Luiz Carlos Bresser-Pereira
Folha de S.Paulo, 23.12.1993
A Campanha contra a Fome, que Betinho coordena, foi o grande fator que levou o ano de 1993 a ficar com um saldo positivo para o Brasil.
A Campanha contra a Fome, que Betinho coordena, foi o grande fator que levou o ano de 1993 a ficar com um saldo positivo para o Brasil - um ano marcado pela descoberta da corrupção em níveis insuspeitados relacionando o Congresso com as empreiteiras. Essa campanha, que mais uma vez demonstrou a consciência cívica dos brasileiros, parte de um pressuposto: a eliminação da fome é um objetivo a curto prazo, é uma questão humanitária que pode ser resolvida em pouco tempo por uma sociedade que não é rica mas tem recursos suficientes para que ninguém passe fome. Dos 150 milhões de brasileiros, 60 milhões estão abaixo da linha de pobreza. Cerca de metade desse número - em torno de 30 milhões de brasileiros - são miseráveis, ou seja, em maior ou menor grau, passam fome.
A partir desse pressuposto a Campanha contra a Fome adotou uma estratégia: mobilizar a sociedade para obter os recursos necessários. Esta estratégia pode parecer utópica ou idealista, mas não é. Seus organizadores sabem que os recursos necessários para se eliminar a fome no Brasil não poderão originar-se apenas em doações voluntárias da população. Por maior que seja a boa-vontade da sociedade, e embora os recursos necessários não sejam afinal tão grandes, não será possível levantá-los apenas voluntariamente. Mas sabem também que sem a mobilização geral da sociedade brasileira, não será possível conseguir nem os recursos voluntários, nem os recursos estatais que são essenciais. E mais, que a mobilização da sociedade é fundamental para que os recursos destinados ao combate à fome realmente cheguem aos necessitados.
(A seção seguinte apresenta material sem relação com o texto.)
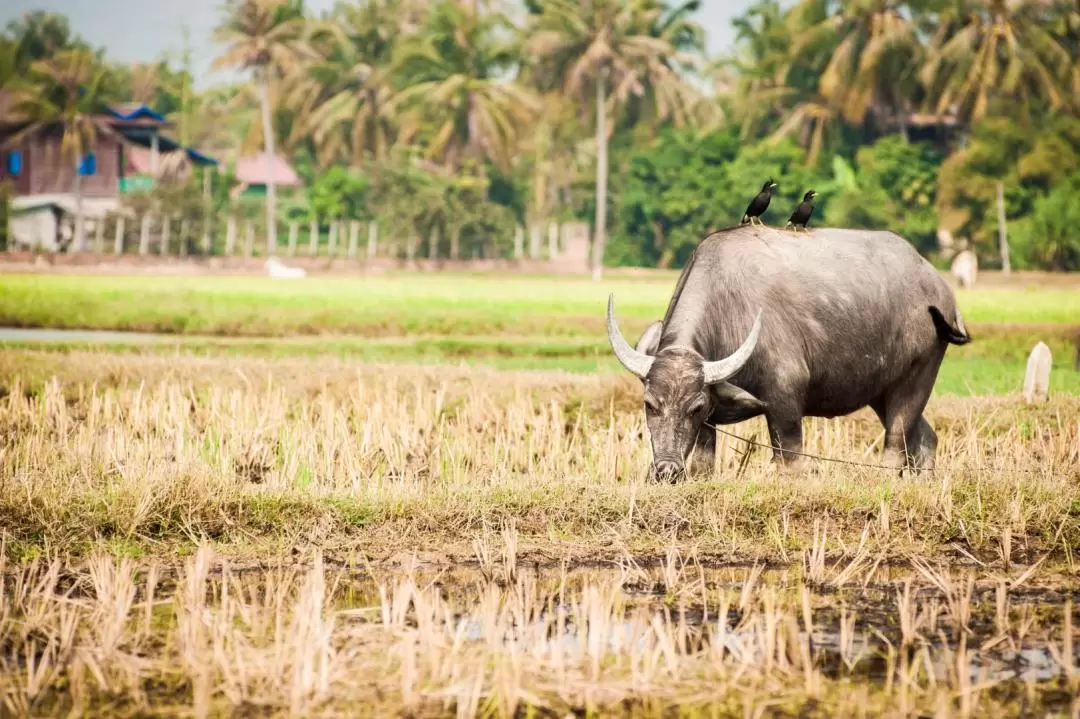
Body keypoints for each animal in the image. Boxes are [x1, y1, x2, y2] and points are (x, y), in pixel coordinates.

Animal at [609, 226, 972, 479]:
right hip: (881, 391)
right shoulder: (709, 421)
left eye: (694, 407)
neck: (730, 306)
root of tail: (937, 287)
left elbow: (790, 462)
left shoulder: (784, 402)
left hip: (915, 378)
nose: (666, 471)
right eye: (649, 405)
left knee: (896, 445)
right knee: (924, 439)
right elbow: (702, 464)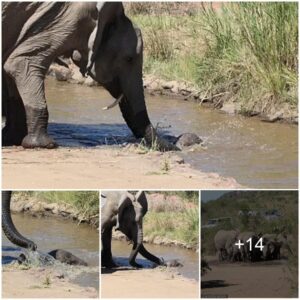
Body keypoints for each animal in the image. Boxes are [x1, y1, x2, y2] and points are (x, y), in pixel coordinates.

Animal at [2, 2, 176, 151]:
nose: (175, 147)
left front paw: (11, 139)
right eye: (129, 59)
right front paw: (44, 145)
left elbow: (10, 71)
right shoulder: (65, 20)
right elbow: (21, 62)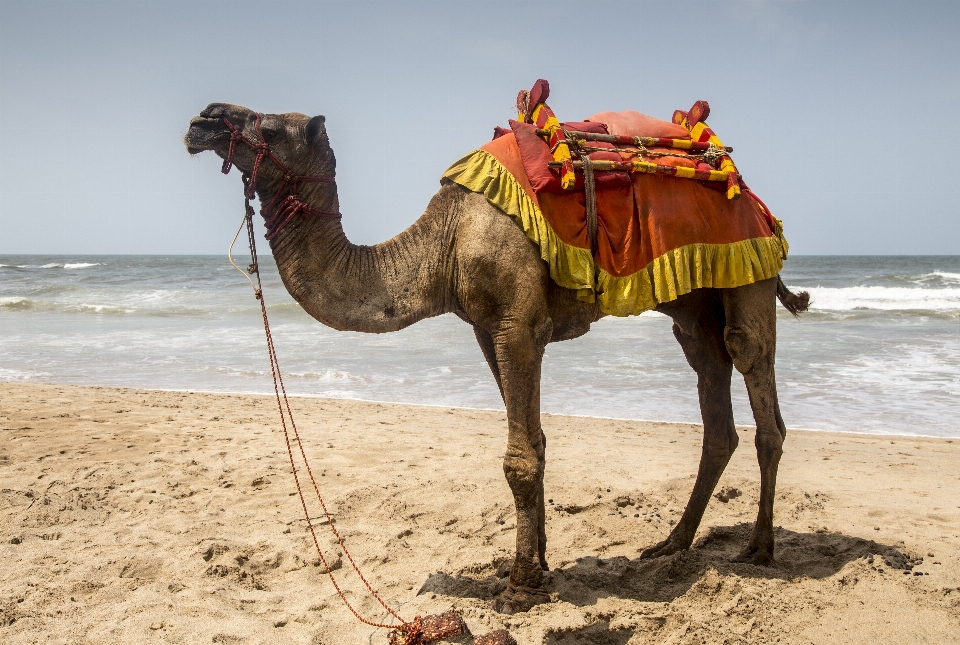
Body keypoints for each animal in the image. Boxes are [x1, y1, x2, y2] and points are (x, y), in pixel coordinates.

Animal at [184, 102, 808, 612]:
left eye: (266, 126)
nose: (203, 120)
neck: (444, 243)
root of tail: (754, 200)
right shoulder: (487, 331)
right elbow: (535, 442)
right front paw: (542, 565)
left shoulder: (518, 325)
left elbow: (518, 457)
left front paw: (519, 586)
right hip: (694, 302)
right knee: (711, 390)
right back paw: (672, 544)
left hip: (748, 268)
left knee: (754, 378)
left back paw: (759, 548)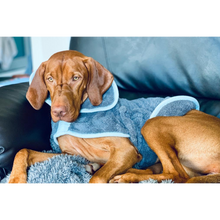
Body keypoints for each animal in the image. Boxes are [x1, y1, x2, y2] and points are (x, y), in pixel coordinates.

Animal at [9, 51, 220, 186]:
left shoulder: (126, 150)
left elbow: (97, 180)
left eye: (76, 78)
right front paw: (15, 179)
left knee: (177, 175)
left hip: (152, 125)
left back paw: (125, 177)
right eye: (50, 79)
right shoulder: (69, 153)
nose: (59, 111)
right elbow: (23, 151)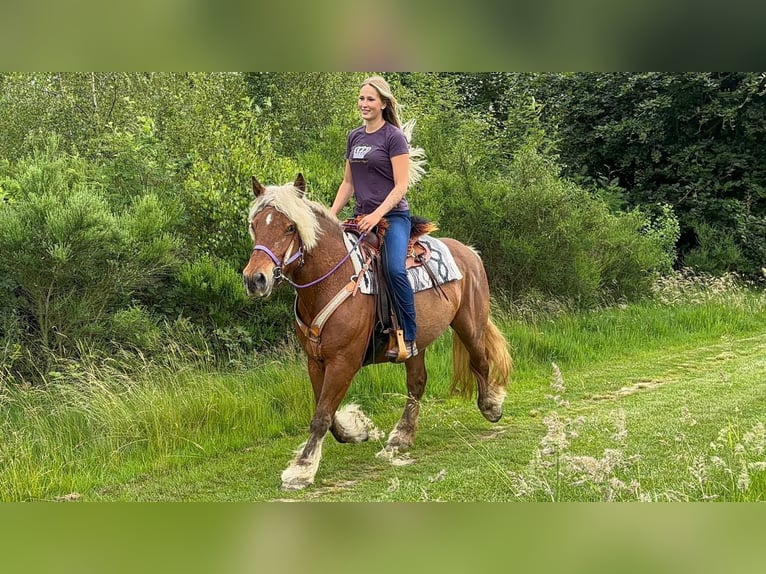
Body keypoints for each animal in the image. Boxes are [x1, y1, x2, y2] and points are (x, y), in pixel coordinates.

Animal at [242, 174, 512, 491]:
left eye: (289, 227)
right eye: (255, 225)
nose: (255, 279)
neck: (330, 280)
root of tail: (470, 252)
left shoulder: (344, 361)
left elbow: (322, 415)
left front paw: (302, 469)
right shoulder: (315, 360)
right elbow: (327, 412)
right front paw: (358, 430)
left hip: (470, 324)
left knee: (479, 360)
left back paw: (491, 406)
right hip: (415, 342)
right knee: (417, 382)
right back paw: (401, 436)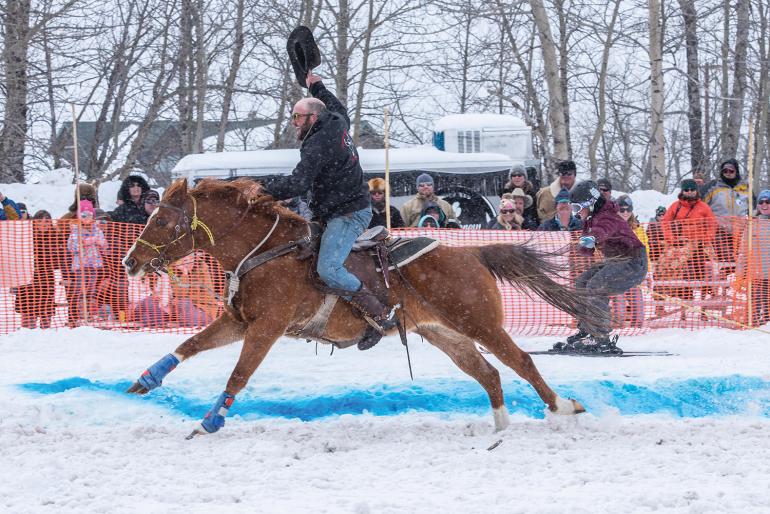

Na verdade, além dos recursos da sociedade, os próprios recursos do Estado, a nível federal, estadual e municipal, precisam ser "mobilizados". O que significa isto? Significa que é preciso que o Estado assuma, afinal, um papel claro na distribuição da renda. Para isto deverá, principalmente: (a) aumentar seus gastos com educação; (b) aprovar e implementar um sistema de renda mínima na linha do projeto Suplicy, já aprovado pelo Senado; (c) realizar a reforma agrária; (d) promover o planejamento familiar.
O financiamento desse programa poderá ser feito de três maneiras principais: (1) mudando as prioridades nos gastos do Estado; (2) prosseguindo e ampliando a privatização; (3) aumentando a carga tributária.
Mudar as prioridades nas despesas do Estado significa, em primeiro lugar, combater a corrupção e não eleger candidatos sabidamente corruptos. Significa também reduzir os gastos na duplicação de estradas que só interessam a classe média e na construção de obras urbanas faraónicas; significa eliminar subsídios que não se justificam mais; significa eliminar as vantagens indevidas de uma burocracia inchada.
O prosseguimento e ampliação do processo de privatização é uma fonte de financiamento para a distribuição da renda na medida em que se use a privatização para, de fato, pagar dívidas do Estado, reduzir sua carga de juros, e assim liberar recursos do orçamento para as despesas com educação, reforma agrária e garantia de renda mínima.
A terceira forma de financiar a distribuição de renda não significa necessariamente aumentar impostos. O aumento da carga tributária de 24 para cerca de 29 por cento do PIB é necessário. Não há dúvida que existem impostos em excesso no Brasil e que as alíquotas dos impostos indiretos são altas. A única alíquota de imposto que é escandalosamente baixa no Brasil é a alíquota marginal do imposto de renda sobre pessoas físicas. O Brasil, que é o país com maior concentração de renda do mundo, entre os países significativos e civilizados, tem uma taxa marginal de 25 por cento, quando nos demais países, inclusive a maioria dos subdesenvolvidos, essa taxa varia de 40 a 60 por cento. Entretanto, para aumentar a carga tributária, mais importante do que aumentar impostos ou fazer reformas tributárias é reduzir significativamente a sonegação.